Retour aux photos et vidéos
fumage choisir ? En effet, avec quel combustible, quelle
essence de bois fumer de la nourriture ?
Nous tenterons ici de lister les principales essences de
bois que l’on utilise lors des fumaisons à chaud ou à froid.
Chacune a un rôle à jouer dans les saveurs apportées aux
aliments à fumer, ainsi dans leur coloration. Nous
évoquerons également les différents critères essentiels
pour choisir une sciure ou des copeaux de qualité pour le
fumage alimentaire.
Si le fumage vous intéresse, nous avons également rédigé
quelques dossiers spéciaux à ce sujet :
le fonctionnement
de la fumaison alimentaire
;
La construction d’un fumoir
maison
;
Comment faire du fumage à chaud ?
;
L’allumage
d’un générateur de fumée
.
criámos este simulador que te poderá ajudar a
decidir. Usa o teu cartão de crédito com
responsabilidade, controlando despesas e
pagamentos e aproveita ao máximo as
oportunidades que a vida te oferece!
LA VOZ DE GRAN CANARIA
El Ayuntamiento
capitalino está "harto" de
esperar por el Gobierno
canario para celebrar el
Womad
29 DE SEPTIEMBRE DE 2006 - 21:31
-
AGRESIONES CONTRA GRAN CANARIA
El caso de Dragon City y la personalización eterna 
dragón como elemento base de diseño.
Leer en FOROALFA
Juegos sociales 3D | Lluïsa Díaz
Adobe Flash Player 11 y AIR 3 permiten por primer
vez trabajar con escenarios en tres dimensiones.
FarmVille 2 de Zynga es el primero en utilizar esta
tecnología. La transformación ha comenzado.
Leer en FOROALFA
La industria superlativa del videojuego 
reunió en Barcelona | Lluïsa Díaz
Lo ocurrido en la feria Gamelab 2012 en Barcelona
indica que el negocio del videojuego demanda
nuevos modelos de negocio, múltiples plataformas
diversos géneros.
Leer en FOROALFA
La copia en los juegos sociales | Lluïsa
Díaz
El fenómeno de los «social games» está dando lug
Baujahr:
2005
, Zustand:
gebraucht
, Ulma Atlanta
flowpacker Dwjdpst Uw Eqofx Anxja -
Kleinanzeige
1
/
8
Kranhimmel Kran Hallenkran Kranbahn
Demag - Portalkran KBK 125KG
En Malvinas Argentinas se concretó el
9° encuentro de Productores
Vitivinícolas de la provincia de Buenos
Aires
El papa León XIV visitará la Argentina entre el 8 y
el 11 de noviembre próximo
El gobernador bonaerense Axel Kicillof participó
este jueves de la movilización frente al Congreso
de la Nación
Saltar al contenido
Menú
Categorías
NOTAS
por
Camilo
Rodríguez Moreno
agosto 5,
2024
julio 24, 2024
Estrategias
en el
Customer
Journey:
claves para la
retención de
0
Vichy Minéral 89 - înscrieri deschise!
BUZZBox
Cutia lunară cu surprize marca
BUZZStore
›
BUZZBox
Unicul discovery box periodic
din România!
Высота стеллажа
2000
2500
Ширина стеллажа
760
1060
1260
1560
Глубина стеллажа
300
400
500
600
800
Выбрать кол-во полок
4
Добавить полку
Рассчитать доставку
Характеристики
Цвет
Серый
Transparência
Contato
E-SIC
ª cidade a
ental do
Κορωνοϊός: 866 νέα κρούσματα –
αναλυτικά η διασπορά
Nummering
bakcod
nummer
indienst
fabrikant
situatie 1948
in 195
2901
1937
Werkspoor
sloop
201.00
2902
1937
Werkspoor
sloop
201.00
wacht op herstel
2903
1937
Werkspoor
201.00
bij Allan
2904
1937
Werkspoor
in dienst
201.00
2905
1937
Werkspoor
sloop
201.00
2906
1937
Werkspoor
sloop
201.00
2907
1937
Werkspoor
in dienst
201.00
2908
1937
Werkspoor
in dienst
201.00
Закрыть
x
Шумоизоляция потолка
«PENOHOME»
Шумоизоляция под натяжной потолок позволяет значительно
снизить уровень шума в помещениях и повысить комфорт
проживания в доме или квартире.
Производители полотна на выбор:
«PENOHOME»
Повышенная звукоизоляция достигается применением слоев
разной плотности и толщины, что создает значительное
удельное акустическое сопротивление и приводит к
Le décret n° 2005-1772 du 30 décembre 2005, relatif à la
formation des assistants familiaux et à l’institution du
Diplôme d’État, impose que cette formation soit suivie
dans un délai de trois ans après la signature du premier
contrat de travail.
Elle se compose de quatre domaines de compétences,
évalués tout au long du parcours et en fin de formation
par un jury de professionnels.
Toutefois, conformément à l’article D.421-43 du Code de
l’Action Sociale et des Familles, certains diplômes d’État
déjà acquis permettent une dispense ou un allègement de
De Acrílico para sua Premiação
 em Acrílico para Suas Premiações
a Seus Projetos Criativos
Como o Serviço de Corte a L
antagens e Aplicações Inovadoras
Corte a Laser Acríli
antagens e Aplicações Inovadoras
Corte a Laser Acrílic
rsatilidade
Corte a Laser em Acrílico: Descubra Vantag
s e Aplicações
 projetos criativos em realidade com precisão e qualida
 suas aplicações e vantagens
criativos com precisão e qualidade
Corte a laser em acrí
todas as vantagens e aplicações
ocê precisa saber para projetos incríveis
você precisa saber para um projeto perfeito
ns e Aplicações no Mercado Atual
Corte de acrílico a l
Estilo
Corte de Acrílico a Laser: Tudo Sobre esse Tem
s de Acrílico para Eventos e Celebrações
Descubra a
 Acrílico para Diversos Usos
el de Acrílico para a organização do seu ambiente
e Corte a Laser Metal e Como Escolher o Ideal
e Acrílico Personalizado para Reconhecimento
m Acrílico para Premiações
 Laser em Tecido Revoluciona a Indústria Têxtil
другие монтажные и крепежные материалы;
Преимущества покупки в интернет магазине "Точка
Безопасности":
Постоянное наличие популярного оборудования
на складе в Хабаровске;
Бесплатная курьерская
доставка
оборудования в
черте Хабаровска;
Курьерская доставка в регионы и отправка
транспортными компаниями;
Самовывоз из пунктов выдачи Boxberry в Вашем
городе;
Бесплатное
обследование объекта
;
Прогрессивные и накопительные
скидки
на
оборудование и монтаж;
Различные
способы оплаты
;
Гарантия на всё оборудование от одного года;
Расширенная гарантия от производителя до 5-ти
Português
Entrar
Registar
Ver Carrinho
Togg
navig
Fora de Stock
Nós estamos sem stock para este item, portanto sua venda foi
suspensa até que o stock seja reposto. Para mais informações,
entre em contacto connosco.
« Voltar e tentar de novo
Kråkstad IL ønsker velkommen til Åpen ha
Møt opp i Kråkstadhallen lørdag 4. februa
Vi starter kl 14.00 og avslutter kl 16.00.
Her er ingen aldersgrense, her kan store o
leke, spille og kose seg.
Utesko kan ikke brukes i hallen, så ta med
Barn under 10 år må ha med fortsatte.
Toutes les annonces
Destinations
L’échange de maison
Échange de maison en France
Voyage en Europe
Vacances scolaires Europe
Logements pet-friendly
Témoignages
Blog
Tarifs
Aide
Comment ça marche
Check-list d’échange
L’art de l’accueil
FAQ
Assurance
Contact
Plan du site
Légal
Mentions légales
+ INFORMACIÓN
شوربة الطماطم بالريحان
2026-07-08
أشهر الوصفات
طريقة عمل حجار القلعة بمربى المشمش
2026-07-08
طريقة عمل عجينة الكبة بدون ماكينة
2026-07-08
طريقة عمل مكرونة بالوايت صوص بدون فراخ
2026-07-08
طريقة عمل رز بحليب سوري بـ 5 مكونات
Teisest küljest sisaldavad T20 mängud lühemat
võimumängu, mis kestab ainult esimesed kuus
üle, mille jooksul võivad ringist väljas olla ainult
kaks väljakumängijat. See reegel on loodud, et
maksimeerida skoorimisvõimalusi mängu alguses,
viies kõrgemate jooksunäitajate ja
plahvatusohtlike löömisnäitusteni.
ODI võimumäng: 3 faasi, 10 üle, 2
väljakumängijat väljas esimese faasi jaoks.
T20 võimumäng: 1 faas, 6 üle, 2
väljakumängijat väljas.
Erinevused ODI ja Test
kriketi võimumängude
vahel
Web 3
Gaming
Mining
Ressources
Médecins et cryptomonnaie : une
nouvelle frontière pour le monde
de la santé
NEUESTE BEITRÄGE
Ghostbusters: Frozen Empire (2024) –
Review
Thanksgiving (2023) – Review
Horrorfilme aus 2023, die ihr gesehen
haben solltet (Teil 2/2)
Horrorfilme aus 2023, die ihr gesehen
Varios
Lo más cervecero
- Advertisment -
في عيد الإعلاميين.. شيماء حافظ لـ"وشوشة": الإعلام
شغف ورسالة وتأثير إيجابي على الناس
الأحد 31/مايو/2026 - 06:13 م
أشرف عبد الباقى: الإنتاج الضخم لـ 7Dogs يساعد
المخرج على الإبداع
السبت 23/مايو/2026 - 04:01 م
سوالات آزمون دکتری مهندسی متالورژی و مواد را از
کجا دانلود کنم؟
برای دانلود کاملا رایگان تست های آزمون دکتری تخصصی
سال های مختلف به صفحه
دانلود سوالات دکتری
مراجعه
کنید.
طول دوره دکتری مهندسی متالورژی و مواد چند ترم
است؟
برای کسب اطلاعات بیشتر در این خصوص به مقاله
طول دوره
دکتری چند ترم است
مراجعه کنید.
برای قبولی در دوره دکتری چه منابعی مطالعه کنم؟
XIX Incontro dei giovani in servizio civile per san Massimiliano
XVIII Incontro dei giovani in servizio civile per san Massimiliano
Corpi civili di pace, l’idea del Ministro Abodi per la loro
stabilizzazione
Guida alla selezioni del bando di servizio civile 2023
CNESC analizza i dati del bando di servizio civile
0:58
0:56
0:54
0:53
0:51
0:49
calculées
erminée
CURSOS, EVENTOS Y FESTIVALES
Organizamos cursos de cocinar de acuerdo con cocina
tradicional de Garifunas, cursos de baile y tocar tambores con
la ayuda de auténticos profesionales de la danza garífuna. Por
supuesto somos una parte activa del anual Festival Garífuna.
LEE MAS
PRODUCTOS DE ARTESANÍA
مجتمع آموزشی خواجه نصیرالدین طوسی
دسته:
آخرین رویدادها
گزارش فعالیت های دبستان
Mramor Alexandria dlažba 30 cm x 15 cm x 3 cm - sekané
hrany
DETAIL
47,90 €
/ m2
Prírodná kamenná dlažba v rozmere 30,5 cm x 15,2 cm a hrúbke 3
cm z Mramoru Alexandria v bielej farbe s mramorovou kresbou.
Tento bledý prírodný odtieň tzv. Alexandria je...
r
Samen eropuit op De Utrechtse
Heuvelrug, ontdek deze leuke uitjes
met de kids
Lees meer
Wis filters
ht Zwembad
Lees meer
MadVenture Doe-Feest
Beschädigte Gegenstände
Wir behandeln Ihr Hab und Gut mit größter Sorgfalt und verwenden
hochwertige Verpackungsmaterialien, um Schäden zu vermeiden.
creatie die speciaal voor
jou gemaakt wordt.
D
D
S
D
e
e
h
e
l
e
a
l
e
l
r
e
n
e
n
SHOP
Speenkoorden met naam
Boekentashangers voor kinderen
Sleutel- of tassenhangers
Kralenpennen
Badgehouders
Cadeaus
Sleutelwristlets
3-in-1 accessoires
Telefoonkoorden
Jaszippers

§ §

* _WHAT THE TASK ASKS_:
Copy the records above, from their first line through the line with "oportunidades que a vida te oferece!", with both of those lines included.

* _WRITTEN ANSWER_:
Retour aux photos et vidéos
fumage choisir ? En effet, avec quel combustible, quelle
essence de bois fumer de la nourriture ?
Nous tenterons ici de lister les principales essences de
bois que l’on utilise lors des fumaisons à chaud ou à froid.
Chacune a un rôle à jouer dans les saveurs apportées aux
aliments à fumer, ainsi dans leur coloration. Nous
évoquerons également les différents critères essentiels
pour choisir une sciure ou des copeaux de qualité pour le
fumage alimentaire.
Si le fumage vous intéresse, nous avons également rédigé
quelques dossiers spéciaux à ce sujet :
le fonctionnement
de la fumaison alimentaire
;
La construction d’un fumoir
maison
;
Comment faire du fumage à chaud ?
;
L’allumage
d’un générateur de fumée
.
criámos este simulador que te poderá ajudar a
decidir. Usa o teu cartão de crédito com
responsabilidade, controlando despesas e
pagamentos e aproveita ao máximo as
oportunidades que a vida te oferece!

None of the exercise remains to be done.